SOURCE DOCUMENT
Even by Pyrrhus’ standards this was risky stuff, preparing to rush down to Thermopylae to confront an enemy with such huge military resources at his disposal, but if distracting Demetrius had been the aim it made sense and if chancy it certainly worked. This dynamic commander showed himself completely unprepared to accept what he knew was a dangerous opponent emerging from an unexpected quarter and disrupting his communications with his key northern bases, not just Pella but Demetrias as well. So leaving his son to hold the fort again, he led the best of his army to confront this new and present threat. However, the stormy Epirot petrel had not come for a stand-up fight this time, even with the advantage of holding the defensible pass. Everybody had long been aware of the way around taken by Xerxes in the past going the other way and it was no interest of his to endanger the scarce resources that were his Epirot warriors, trapped between the sea and the mountains, just to offer succour to the Thebans. He had created a diversion that he had intended from the start, so when plumes of dust showed Demetrius’ army approaching in intimidating numbers he pulled back. The Macedonians followed him back through the open fields of Thessaly into Dolopia, until the tail of the invader’s army was finally discovered climbing back into the Pindus Mountains from where they had so recently debouched. However much he smelled blood and was tempted, there could be no exhilarating chase into Athamania to bring the intruder to bay; he had other priorities. So leaving 10,000 infantry and 1,000 horse to keep garrison in Thessaly and with his annoyance with his old lieutenant somewhat ameliorated, the Macedonian king could return to the delights of the real set-piece siege at Thebes.

Stored data
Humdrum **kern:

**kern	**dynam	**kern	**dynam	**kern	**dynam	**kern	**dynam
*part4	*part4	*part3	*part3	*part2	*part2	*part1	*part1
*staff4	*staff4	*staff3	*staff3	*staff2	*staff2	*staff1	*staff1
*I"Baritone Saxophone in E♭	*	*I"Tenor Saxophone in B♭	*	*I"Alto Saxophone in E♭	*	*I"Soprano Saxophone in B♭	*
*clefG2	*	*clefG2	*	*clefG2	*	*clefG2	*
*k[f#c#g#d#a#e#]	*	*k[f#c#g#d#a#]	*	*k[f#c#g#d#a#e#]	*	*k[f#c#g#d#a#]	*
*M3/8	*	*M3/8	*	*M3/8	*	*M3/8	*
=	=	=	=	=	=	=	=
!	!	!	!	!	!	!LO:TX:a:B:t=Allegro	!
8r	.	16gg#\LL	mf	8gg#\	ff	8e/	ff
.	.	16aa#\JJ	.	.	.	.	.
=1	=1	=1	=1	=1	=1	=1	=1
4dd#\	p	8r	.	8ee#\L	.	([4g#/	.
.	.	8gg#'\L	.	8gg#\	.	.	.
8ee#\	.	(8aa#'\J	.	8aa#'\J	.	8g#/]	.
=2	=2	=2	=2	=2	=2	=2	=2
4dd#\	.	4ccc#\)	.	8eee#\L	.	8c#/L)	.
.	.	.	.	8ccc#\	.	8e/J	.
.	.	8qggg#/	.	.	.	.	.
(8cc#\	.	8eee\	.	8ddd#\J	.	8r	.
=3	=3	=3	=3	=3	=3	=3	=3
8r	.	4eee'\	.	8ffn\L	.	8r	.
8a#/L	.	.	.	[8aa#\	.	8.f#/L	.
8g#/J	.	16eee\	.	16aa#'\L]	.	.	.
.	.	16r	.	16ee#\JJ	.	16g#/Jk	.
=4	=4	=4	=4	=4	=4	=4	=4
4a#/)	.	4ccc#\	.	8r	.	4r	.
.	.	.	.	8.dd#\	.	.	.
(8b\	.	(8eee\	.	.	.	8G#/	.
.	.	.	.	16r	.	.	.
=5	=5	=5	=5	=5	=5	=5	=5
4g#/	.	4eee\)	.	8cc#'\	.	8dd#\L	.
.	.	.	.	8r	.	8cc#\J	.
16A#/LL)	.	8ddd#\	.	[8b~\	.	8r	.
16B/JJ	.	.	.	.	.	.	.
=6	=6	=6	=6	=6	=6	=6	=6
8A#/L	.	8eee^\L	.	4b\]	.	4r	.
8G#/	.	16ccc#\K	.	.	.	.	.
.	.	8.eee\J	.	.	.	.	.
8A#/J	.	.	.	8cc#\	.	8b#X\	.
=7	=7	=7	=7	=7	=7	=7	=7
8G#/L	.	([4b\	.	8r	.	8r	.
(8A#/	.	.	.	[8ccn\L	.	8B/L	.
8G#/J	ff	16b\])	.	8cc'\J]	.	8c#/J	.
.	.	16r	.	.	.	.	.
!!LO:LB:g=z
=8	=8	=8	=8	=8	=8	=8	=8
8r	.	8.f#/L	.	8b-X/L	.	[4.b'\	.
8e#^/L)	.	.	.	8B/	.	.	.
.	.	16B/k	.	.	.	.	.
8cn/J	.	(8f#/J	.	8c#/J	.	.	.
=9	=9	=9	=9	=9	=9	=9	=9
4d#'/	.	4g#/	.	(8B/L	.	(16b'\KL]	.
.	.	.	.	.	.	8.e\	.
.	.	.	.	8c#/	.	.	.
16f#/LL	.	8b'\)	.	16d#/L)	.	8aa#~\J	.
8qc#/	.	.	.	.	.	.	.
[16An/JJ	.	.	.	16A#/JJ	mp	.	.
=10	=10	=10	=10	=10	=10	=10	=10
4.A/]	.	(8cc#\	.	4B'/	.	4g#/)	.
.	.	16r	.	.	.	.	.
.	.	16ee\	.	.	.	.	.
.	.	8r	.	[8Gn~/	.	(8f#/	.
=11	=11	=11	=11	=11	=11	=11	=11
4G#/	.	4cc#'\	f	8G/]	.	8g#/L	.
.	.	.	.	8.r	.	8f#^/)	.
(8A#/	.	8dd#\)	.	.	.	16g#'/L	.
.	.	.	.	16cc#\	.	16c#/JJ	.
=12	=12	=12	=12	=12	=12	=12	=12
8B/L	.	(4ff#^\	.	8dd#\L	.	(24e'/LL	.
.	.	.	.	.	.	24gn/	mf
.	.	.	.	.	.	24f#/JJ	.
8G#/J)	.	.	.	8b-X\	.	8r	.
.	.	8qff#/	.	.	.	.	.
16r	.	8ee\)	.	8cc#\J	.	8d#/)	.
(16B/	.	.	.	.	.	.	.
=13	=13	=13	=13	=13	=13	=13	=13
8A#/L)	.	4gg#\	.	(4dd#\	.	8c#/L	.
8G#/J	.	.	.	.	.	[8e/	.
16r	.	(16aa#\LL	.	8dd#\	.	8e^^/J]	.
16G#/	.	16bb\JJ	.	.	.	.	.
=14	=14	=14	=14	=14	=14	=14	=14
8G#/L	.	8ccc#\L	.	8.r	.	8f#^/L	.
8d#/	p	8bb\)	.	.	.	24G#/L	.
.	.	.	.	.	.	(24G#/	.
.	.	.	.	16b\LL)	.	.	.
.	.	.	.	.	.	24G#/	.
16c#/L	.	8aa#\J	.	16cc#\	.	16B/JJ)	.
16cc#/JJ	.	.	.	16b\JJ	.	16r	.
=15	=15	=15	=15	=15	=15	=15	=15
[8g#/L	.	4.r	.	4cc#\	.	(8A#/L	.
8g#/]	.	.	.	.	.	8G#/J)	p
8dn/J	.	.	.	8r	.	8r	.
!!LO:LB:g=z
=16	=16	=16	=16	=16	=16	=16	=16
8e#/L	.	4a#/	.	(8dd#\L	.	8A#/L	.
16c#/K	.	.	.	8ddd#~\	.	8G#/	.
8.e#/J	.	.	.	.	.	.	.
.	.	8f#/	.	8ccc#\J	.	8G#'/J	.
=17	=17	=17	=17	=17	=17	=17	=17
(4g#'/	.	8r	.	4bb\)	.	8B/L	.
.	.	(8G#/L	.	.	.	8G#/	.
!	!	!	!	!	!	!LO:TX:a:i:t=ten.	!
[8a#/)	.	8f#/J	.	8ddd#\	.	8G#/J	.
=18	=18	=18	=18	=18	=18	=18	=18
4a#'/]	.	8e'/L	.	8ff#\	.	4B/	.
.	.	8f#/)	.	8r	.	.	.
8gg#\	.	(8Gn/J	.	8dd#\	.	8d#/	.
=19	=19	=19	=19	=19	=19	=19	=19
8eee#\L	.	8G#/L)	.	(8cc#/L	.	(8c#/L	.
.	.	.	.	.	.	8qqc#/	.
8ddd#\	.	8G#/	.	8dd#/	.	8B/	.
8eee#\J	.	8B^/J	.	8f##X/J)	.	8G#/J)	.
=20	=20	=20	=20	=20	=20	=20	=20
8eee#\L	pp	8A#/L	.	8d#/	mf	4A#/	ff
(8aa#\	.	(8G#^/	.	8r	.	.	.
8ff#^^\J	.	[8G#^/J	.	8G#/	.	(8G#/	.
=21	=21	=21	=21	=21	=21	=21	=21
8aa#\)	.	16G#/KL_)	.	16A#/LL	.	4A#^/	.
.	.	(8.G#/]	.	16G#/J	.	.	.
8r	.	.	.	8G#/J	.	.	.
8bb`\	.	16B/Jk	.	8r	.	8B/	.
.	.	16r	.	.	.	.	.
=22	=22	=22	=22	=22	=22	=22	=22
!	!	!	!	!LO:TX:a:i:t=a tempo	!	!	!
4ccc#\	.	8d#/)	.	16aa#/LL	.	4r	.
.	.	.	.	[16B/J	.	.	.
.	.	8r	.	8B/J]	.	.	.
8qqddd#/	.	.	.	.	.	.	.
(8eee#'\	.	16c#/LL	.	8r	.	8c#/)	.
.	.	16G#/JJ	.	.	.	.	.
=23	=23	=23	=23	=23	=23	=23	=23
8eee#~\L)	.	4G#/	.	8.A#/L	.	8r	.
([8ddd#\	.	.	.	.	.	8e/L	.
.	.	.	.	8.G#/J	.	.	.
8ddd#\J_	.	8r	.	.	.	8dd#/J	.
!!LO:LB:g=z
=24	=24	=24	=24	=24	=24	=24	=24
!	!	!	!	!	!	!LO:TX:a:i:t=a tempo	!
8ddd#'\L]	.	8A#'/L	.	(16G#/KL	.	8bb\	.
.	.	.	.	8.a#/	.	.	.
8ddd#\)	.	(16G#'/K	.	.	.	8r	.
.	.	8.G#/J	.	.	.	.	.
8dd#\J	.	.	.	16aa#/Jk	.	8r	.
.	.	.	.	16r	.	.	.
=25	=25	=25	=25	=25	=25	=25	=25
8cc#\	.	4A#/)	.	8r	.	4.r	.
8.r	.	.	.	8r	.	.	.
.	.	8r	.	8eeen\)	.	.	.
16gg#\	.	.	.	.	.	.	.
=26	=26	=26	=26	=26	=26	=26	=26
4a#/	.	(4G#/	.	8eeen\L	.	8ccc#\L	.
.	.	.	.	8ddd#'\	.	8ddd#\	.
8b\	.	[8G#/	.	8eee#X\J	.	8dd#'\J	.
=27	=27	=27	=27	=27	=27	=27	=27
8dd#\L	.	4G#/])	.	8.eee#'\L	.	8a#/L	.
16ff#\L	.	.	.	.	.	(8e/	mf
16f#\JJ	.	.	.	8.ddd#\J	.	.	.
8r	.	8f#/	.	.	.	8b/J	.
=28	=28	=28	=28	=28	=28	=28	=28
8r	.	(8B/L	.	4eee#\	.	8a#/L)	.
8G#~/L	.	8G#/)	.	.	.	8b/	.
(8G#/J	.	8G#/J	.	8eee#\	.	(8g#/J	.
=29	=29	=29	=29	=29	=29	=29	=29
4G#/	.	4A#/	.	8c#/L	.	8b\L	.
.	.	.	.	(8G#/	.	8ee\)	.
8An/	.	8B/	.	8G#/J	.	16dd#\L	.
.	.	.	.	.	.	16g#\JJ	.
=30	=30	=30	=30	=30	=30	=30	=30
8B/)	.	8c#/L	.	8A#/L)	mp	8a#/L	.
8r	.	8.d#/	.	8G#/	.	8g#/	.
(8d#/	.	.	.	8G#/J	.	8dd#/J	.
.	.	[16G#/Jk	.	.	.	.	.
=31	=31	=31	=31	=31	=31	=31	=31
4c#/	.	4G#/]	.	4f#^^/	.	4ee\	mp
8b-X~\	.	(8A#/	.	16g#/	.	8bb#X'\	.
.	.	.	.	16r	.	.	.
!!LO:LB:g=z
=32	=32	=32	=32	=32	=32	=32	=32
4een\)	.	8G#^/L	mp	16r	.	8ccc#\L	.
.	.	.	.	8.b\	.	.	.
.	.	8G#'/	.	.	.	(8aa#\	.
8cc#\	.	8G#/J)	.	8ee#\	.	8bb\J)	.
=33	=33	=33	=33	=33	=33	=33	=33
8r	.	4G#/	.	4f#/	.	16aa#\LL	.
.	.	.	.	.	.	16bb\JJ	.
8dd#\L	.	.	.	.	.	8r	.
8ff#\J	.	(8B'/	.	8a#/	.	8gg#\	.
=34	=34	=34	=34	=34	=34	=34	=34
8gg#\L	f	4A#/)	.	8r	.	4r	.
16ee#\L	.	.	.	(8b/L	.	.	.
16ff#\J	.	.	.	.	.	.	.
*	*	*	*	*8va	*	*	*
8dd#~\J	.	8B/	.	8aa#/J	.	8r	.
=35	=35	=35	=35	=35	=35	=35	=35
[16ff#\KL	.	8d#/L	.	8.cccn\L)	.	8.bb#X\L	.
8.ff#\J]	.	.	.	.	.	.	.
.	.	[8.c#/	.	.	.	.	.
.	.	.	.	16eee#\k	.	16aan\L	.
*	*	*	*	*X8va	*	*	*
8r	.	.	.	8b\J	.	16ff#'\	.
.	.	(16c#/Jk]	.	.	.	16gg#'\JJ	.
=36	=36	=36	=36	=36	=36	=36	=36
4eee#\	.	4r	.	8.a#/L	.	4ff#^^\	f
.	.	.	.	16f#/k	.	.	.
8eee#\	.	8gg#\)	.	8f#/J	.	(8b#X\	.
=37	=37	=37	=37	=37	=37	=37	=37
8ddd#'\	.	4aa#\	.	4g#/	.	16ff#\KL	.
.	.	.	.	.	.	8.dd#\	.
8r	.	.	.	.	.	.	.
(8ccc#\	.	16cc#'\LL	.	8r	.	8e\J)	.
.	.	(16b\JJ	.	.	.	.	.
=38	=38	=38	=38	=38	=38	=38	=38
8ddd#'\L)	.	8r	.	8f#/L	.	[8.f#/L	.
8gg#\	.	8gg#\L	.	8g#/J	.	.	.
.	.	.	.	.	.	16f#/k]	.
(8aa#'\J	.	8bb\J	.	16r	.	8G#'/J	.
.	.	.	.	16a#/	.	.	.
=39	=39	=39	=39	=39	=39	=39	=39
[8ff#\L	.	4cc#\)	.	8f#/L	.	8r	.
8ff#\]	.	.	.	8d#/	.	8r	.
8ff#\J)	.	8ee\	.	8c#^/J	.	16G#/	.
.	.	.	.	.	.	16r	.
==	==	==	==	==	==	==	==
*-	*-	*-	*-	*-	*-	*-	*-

EXERCISES TO COMPLETE
1. Condense the paragraph of the Pyrrhus and Demetrius passage that begins "Even by Pyrrhus’ standards" into a short bulleted list, keeping its main facts.
2. List every place name that appears in the Pyrrhus and Demetrius passage.
3. According to the Pyrrhus and Demetrius passage, what force did the Macedonian king leave to garrison Thessaly?

SOLUTIONS TO THE EXERCISE
1.
- Pyrrhus took a risk by rushing down to Thermopylae against Demetrius, an enemy with huge military resources. As a distraction, the move worked.
- Demetrius would not accept a dangerous opponent cutting his communications with his northern bases, Pella and Demetrias.
- He left his son in charge and led the best of his army against Pyrrhus.
- Pyrrhus had not come for a stand-up fight. Everyone knew the way around the pass that Xerxes had taken, and Pyrrhus would not risk his scarce Epirot warriors to help the Thebans.
- The diversion had been his aim from the start, so he pulled back when Demetrius' large army approached.
- The Macedonians followed him through Thessaly into Dolopia, until his rearguard was seen climbing back into the Pindus Mountains.
- Demetrius had other priorities and did not chase him into Athamania.
- He left 10,000 infantry and 1,000 horse to garrison Thessaly and returned to the siege at Thebes.

2. Thermopylae, Pella, Demetrias, Thessaly, Dolopia, the Pindus Mountains, Athamania, Thebes

3. He left 10,000 infantry and 1,000 horse.